The spring-like temperatures on Thursday — Sanborn Field recorded 74 degrees at mid-afternoon — were forecast to give way to windy and much cooler conditions on Friday and into the weekend.
Southern Missouri, which has already seen severe weather including winter ice storms and drenching early spring rains, again took the worst of it as storms began Wednesday night and continued into Thursday.
Several communities reported 3-4 inches of rain. The Missouri Department of Transportation reported that sections of 180 roads were closed as of midday Thursday, mostly due to flash flooding.
In southwest Missouri, nine people were evacuated with ropes and life jackets from the Monett Times as Kelly Creek burst its banks and water surrounded the building. Police said the creek also threatened other businesses in downtown Monett and forced the evacuation of a nearby trailer park with about 10 to 12 homes.
Times publisher Lisa Craft said the afternoon newspaper’s presses were high enough not to be threatened. But she said it was unclear when staff could get back in the building.
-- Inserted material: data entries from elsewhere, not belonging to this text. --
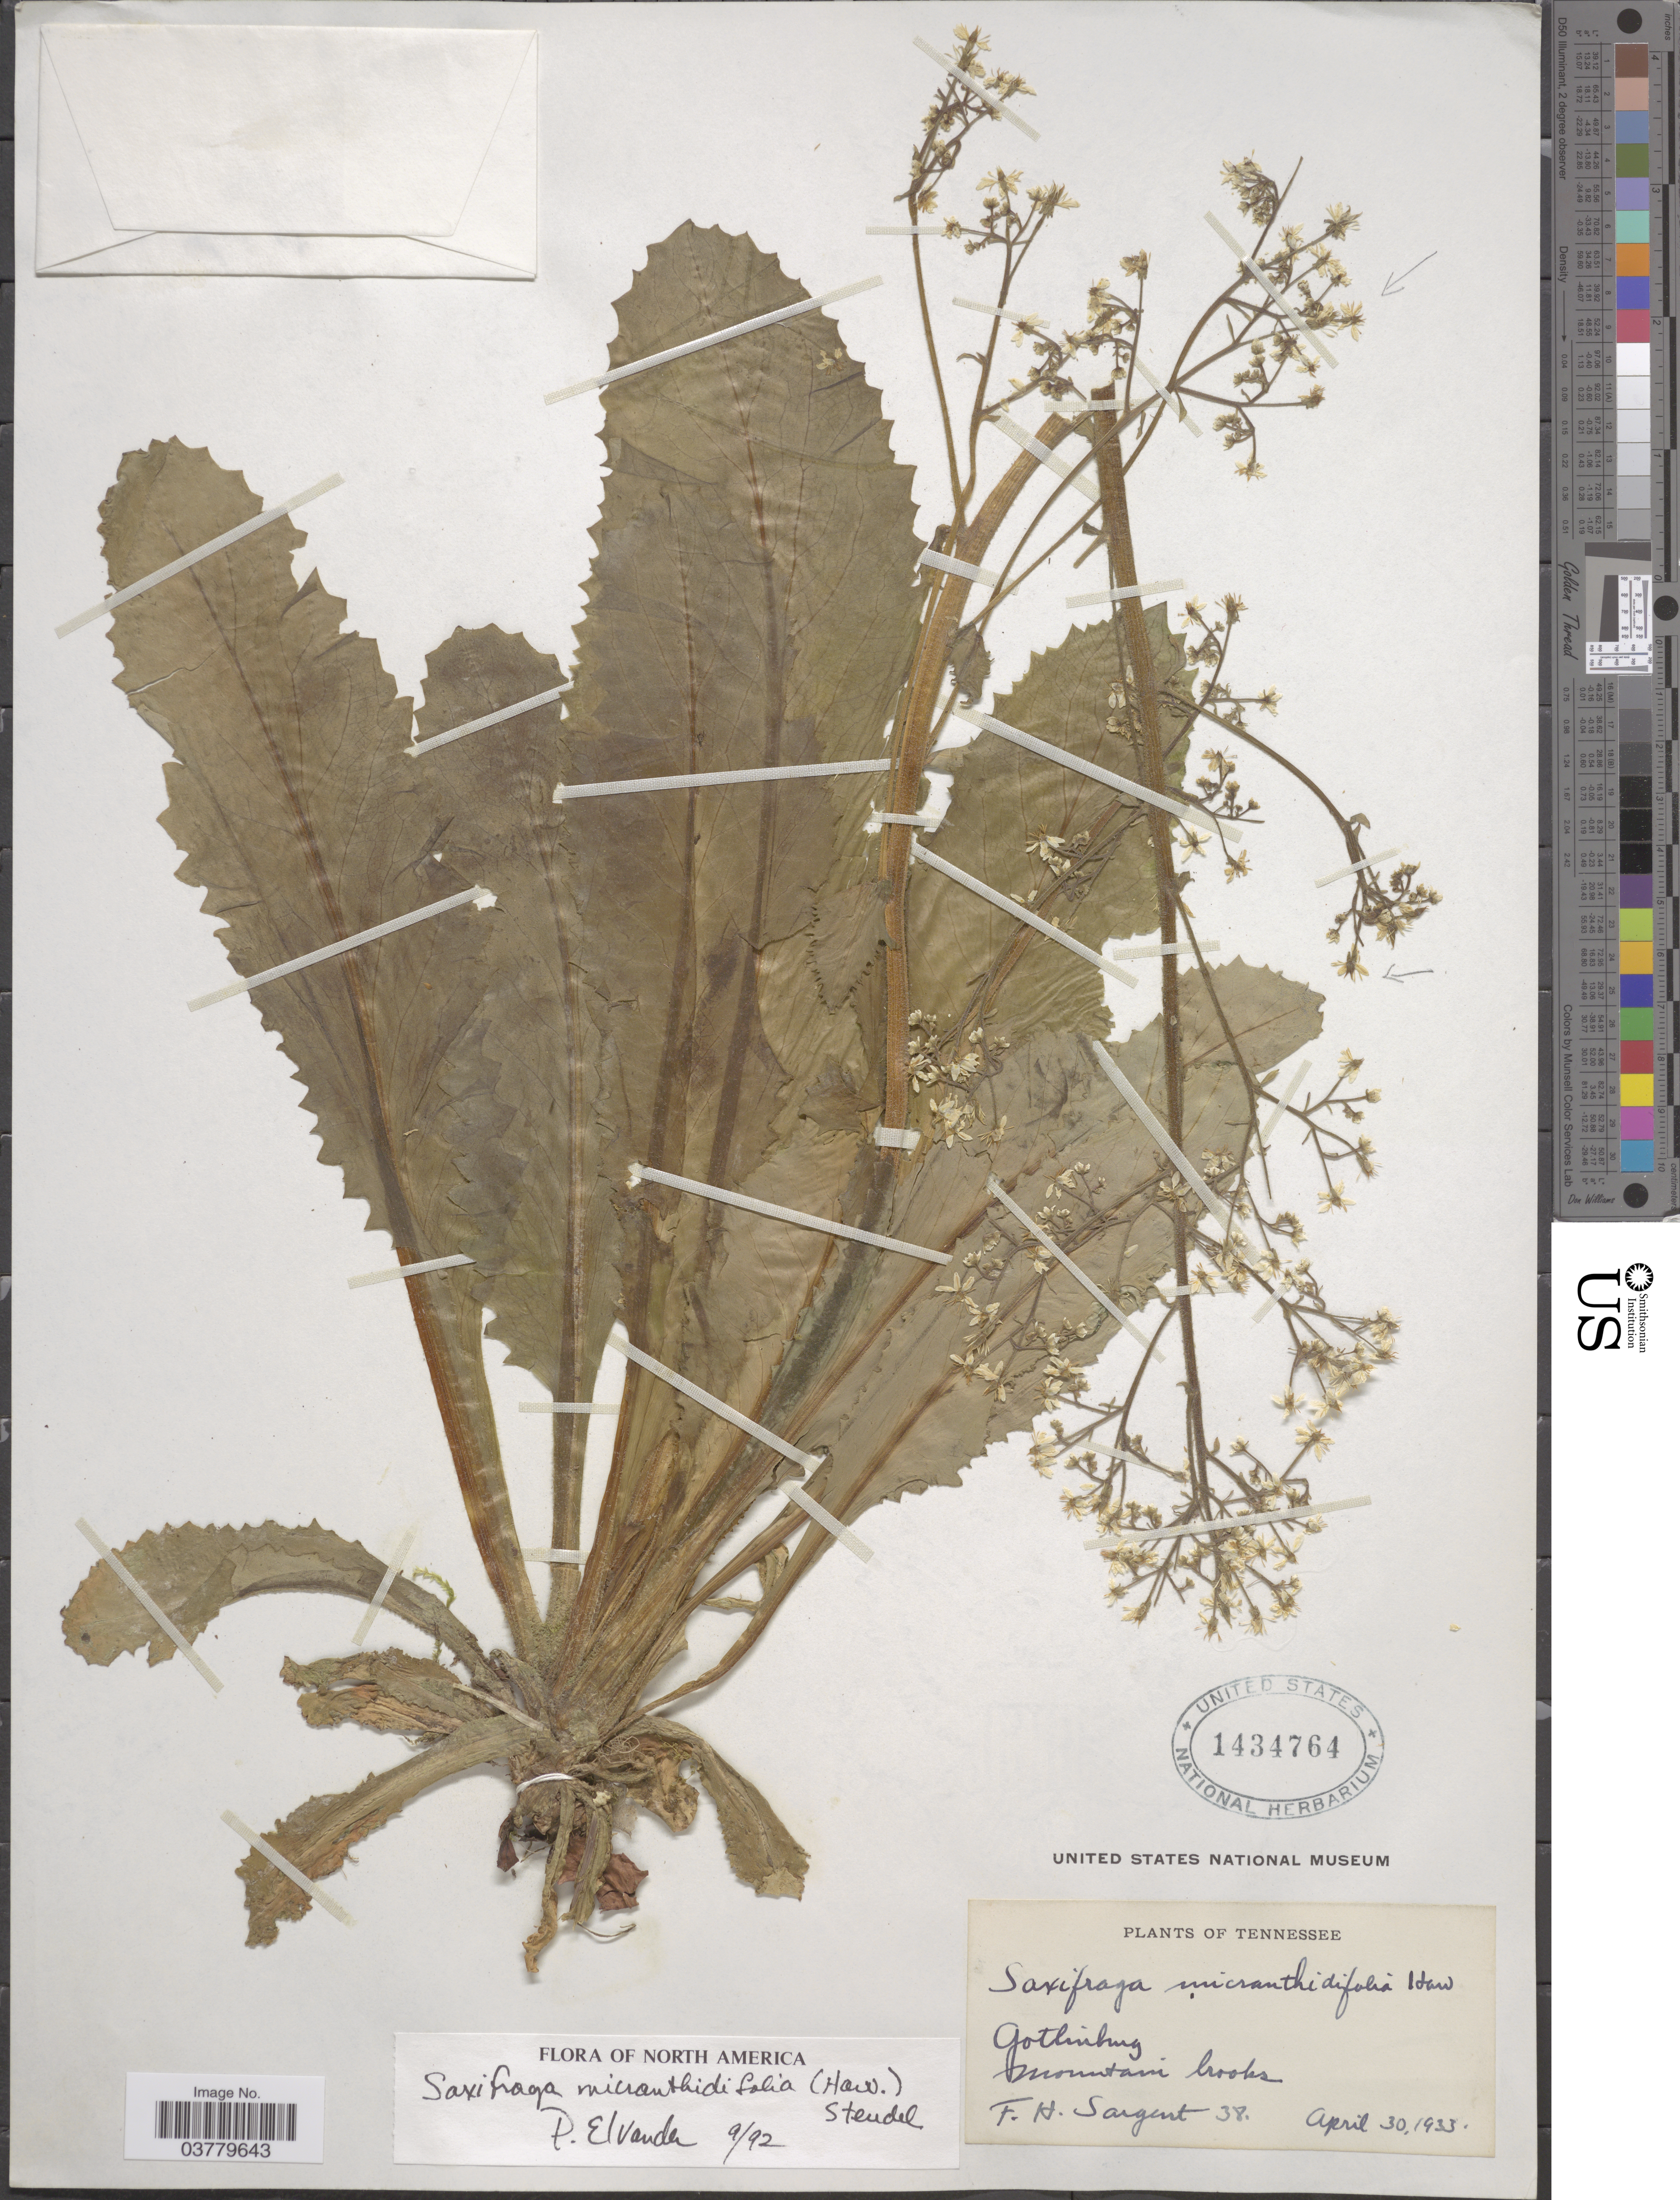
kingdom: Plantae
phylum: Tracheophyta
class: Magnoliopsida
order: Saxifragales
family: Saxifragaceae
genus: Micranthes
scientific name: Micranthes micranthidifolia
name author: (Haw.) Small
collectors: F. H. Sargent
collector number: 38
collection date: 1933-04-30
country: United States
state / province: Tennessee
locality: Gatlinburg. Mountain brooks.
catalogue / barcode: US 1434764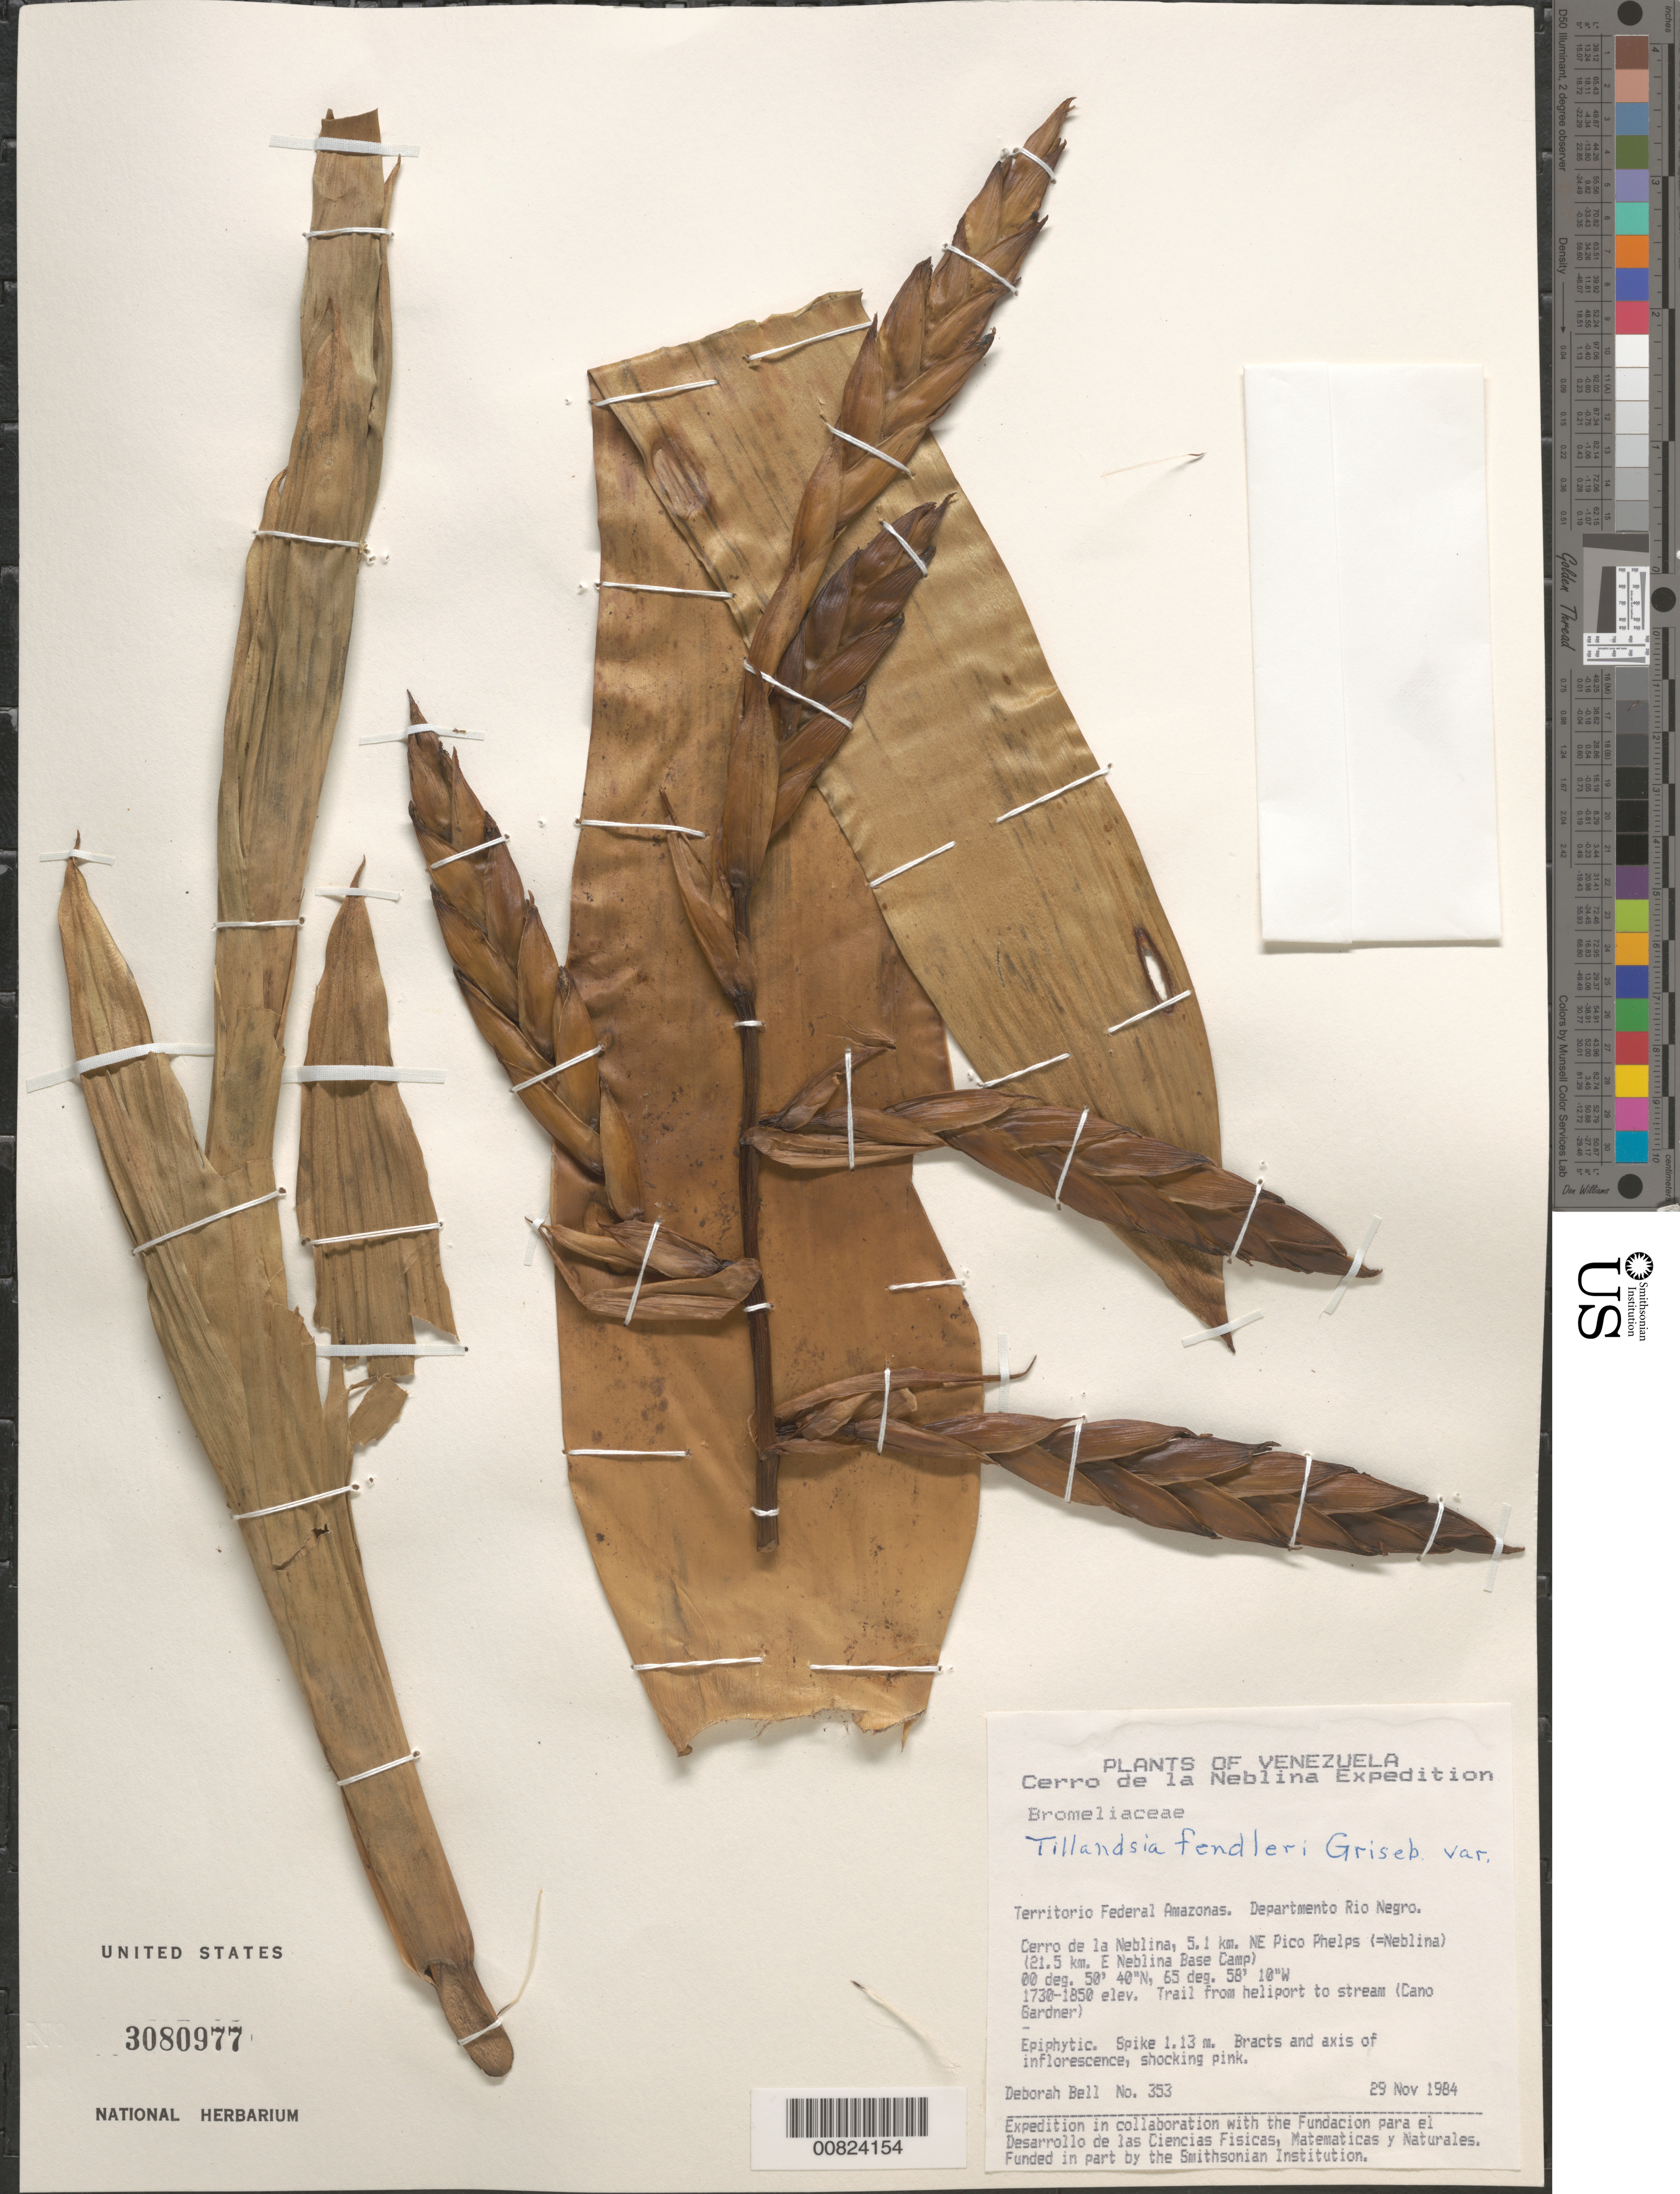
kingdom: Plantae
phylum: Tracheophyta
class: Liliopsida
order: Poales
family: Bromeliaceae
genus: Tillandsia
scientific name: Tillandsia fendleri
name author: Griseb.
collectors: D. A. Bell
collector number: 353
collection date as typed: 29-Nov-84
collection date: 1984-11-29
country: Venezuela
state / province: Amazonas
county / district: Río Negro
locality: Cerro de La Neblina, 5.1 km NE Pico Phelps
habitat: Trail from heliport to stream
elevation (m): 1730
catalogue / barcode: US 3080977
Dozens of counties were under tornado watches or warnings, but no sightings were reported.
Meanwhile, moderate flooding is projected at several Missouri communities over the next few days, including the Mississippi River towns of Hannibal, Saverton, Louisiana and Clarksville in northeast Missouri and Cape Girardeau and New Madrid in southeast Missouri. A few spots on the Missouri River could also see water levels slightly above flood stage.
More concerning was the Meramec, the eastern Missouri river that flooded in March, forcing hundreds of residents to evacuate in several towns.
National Weather Service hydrologist Mark Fuchs said the Meramec could reach what the service considers “major” flood stage in Arnold, about 20 miles south of St. Louis. Last month, sandbags were used to protect about 50 homes in Arnold. The effort worked; none of those homes was damaged.
“The good news is we kept all of our sandbags in place,” said Greg Hall, Arnold’s director of administration.
With a few minor adjustments, the sandbags should be more than adequate for the next round of flooding, he said.
Moderate flooding was projected at the Meramec River towns of Valley Park, Eureka and Pacific.
The good news, Fuchs said, is that the near-term forecast does not call for a lot of additional rain.
“There could be threats of occasional flooding through the rest of the spring, but we don’t show any signals indicating this is 1993 all over again,” Fuchs said.
Missourian staff contributed to this report.